=== INSTRUCTIONS TO FOLLOW ===
Carry the Jenkins build-history thread forward from its last line.

=== PASSAGE ===
** START **

List Jenkins job build detials for last one year along with the user who triggered the build - api

Is there any simple way to work with APIs or with scripting to get list of all builds performed on all jobs for last one year along with the user who triggered the build as a report?

This should do. Run from <JENKINS_URL>/script or in a Jenkins job with an "Execute System Groovy Script" (not an "Execute Groovy script").
Updated: to include details from the subject line.
def jobNamePattern ='.*' // adjust to folder/job regex as needed
def daysBack = 365 // adjust to how many days back to report on
def timeToDays = 24*60*60*1000 // converts msec to days
println "Job Name: ( # builds: last ${daysBack} days / overall ) Last Status\n Number | Trigger | Status | Date | Duration\n"

** END **

=== GIVEN ENTRIES ===
** START **

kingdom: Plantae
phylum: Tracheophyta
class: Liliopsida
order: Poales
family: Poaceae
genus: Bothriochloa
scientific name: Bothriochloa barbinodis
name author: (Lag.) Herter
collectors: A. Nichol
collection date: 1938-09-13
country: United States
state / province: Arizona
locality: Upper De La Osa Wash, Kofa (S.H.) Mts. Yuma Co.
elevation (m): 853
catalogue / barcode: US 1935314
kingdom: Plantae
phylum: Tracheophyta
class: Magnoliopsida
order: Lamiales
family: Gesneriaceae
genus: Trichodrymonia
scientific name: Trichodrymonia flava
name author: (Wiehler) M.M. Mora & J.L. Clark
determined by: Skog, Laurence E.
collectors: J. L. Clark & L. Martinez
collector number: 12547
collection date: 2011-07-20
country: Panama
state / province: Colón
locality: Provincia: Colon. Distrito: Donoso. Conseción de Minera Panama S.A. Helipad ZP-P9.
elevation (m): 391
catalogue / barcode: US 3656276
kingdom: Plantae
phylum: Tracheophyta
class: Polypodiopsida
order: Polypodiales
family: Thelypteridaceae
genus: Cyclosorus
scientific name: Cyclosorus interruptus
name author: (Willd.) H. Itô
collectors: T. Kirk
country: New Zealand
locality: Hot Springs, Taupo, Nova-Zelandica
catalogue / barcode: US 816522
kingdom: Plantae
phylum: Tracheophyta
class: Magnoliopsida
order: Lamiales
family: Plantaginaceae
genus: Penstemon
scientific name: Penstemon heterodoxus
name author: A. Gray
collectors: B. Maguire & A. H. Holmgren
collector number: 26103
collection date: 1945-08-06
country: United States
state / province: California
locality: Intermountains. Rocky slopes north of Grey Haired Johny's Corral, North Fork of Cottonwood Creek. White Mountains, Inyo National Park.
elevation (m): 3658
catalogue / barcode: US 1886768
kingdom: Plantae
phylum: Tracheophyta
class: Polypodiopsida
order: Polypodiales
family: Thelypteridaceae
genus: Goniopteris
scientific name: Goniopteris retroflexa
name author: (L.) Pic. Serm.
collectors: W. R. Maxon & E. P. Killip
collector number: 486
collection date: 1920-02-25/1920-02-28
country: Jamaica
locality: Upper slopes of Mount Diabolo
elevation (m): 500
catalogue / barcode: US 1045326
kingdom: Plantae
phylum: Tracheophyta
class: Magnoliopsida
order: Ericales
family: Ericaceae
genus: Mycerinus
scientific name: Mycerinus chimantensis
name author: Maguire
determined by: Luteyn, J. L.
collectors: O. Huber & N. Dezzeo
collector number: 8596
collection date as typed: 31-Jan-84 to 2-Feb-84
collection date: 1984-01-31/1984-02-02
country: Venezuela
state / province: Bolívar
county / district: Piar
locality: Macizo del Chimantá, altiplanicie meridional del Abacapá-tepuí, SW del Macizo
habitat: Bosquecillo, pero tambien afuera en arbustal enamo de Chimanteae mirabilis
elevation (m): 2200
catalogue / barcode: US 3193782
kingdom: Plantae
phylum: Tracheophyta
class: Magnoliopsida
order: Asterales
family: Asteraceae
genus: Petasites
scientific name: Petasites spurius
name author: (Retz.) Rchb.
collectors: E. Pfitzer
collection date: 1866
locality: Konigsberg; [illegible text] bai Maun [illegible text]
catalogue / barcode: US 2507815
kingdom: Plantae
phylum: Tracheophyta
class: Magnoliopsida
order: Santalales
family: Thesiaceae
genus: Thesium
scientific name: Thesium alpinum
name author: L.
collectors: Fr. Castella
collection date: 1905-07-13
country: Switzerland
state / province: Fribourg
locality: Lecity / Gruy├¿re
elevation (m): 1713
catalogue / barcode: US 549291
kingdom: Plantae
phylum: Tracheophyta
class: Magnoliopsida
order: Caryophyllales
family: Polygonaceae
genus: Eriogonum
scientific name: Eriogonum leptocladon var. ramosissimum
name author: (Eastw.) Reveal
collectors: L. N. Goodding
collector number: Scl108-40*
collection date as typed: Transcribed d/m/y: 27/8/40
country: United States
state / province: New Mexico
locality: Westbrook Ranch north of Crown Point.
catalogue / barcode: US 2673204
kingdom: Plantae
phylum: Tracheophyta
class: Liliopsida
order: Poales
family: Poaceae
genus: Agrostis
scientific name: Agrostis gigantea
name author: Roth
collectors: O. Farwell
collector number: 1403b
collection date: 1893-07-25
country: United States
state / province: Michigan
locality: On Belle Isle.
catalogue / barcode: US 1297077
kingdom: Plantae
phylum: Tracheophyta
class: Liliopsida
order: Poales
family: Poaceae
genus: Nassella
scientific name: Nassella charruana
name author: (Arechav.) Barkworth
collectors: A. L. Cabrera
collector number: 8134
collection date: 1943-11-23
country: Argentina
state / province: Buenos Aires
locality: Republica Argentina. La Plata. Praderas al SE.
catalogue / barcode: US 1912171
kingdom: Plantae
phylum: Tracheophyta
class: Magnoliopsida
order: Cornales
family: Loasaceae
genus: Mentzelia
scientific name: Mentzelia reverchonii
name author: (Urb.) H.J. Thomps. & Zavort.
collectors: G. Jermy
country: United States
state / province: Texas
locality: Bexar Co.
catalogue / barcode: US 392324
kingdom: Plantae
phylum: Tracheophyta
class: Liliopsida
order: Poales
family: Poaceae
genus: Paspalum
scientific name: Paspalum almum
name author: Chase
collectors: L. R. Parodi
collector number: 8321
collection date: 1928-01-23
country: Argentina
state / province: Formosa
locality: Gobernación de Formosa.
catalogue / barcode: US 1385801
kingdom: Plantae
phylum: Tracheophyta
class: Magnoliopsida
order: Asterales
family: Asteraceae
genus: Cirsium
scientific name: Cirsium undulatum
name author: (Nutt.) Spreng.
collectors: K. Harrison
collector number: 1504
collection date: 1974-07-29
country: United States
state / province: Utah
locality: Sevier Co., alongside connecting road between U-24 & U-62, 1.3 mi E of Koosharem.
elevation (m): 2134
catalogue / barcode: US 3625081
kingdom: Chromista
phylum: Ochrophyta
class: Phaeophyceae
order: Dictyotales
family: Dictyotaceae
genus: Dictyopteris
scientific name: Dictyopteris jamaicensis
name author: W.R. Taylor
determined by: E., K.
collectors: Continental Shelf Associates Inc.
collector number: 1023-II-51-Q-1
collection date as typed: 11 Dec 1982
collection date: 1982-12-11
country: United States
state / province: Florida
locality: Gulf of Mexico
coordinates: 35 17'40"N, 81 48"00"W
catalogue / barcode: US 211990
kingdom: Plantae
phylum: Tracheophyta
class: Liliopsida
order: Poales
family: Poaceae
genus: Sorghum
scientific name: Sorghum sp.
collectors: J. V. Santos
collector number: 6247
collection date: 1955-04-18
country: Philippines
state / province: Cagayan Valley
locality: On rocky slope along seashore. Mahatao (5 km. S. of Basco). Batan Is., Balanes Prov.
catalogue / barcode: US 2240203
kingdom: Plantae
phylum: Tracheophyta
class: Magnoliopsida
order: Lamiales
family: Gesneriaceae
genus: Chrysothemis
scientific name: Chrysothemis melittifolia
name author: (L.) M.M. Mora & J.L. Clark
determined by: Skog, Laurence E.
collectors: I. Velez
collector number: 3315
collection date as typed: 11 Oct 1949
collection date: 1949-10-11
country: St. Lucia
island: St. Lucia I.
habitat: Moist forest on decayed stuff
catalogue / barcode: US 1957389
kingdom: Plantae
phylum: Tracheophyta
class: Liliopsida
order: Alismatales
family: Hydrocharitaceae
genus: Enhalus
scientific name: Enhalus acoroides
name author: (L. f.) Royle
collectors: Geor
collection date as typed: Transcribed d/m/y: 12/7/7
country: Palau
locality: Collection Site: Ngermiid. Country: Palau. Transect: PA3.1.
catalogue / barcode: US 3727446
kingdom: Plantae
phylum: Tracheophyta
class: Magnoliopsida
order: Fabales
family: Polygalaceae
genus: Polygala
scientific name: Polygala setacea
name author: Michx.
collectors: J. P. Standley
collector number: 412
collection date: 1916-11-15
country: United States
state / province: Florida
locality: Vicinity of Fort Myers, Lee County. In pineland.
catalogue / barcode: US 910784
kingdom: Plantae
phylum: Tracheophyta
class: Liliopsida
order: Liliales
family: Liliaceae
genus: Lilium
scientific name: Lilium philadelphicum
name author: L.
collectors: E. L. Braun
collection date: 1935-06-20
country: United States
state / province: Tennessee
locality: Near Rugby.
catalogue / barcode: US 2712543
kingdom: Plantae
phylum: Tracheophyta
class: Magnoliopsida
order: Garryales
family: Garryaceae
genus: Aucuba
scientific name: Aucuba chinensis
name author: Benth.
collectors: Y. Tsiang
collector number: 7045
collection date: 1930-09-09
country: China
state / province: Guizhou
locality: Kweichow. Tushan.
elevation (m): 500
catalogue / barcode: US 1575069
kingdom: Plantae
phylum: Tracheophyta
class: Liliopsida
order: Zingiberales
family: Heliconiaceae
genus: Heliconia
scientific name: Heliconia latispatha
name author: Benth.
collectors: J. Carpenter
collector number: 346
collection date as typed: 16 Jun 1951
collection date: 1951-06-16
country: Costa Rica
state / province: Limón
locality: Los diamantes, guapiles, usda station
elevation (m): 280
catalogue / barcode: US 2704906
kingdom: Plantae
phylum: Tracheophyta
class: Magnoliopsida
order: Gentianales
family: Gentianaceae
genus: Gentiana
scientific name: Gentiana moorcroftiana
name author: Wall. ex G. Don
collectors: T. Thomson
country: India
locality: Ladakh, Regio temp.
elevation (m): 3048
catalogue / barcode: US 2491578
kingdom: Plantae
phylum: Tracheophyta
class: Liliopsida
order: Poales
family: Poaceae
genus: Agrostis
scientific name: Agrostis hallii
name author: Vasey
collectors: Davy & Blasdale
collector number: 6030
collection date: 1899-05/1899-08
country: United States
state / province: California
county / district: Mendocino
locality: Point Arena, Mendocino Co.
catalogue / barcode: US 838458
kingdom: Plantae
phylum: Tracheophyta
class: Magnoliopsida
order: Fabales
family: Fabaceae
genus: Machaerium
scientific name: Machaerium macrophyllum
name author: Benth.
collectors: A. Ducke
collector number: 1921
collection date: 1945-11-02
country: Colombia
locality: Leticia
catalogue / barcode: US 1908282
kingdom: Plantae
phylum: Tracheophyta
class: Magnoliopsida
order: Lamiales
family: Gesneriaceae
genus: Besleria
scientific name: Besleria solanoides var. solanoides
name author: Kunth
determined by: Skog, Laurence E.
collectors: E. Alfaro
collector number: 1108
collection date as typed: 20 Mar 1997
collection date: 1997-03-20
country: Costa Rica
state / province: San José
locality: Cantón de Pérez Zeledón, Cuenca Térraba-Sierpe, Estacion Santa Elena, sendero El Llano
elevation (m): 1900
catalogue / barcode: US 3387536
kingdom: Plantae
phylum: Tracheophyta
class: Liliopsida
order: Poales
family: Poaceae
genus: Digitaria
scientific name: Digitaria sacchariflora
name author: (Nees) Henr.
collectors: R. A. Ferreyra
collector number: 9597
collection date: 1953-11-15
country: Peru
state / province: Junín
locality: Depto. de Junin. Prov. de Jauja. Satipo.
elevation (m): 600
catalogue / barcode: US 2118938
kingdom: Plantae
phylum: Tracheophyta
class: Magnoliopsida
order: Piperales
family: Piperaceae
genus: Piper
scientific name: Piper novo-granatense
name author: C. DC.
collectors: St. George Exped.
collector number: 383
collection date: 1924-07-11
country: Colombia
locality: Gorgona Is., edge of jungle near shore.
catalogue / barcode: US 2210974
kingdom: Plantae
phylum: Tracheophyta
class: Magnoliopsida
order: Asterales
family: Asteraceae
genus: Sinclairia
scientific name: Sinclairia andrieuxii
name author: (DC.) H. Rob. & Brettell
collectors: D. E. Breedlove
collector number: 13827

** END **

=== RESULT OF THIS EXERCISE ===
Jenkins.instance.allItems.findAll() {
it instanceof Job && it.fullName.matches(jobNamePattern)
}.each { job ->
builds = job.getBuilds().byTimestamp(System.currentTimeMillis() - daysBack*timeToDays, System.currentTimeMillis())
println job.fullName + ' ( ' + builds.size() + ' / ' + job.builds.size() + ' ) ' + job.getLastBuild()?.result
// individual build details
builds.each { build ->
println ' ' + build.number + ' | ' + build.getCauses()[0].getShortDescription() + ' | ' + build.result + ' | ' + build.getTimestampString2() + ' | ' + build.getDurationString()
}
}
return
Sample Output
ITSuppt/sampleApplication ( 4 / 11 ) SUCCESS
13 | Started by user Ian W | SUCCESS | 2020-10-22T01:57:58Z | 30 sec
12 | Started by user Ian W | FAILURE | 2020-10-22T01:51:36Z | 45 sec
11 | Started by user Ian W | SUCCESS | 2020-10-15T18:26:22Z | 29 sec
10 | Started by user Ian W | FAILURE | 2020-10-15T18:14:13Z | 55 sec
It could take a long time if you have a lot of jobs and builds, so you might want to restrict to skip the details to start or use a job pattern name. Build Javadoc for additional info.
Or, according to this S/O answer, you can Get build details for all builds of all jobs from Jenkins REST API (additional examples elsewhere).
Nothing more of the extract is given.